* _PROBLEM_
Each line with the string "Услуги" is to be copied from the records below.
EXTRACTED DATA below:
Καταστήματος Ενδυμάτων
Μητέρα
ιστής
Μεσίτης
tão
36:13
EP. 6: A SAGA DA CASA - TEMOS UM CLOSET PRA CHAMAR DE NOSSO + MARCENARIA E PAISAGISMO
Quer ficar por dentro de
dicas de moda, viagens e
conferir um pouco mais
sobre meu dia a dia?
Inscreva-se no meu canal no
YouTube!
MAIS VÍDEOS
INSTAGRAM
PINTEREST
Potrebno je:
End of EXTRACTED DATA.
EXTRACTED DATA below:
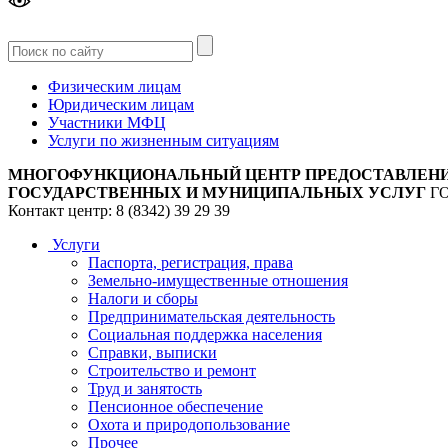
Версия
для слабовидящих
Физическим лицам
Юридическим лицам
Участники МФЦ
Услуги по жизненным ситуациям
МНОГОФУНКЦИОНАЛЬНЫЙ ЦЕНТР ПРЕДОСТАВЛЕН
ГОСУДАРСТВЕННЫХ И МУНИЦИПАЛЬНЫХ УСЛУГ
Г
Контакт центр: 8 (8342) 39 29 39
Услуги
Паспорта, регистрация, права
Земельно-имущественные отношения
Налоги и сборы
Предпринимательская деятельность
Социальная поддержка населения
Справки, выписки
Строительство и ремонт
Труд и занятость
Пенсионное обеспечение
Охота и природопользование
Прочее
End of EXTRACTED DATA.
* _SOLUTION TO THIS TASK_
Услуги по жизненным ситуациям
Услуги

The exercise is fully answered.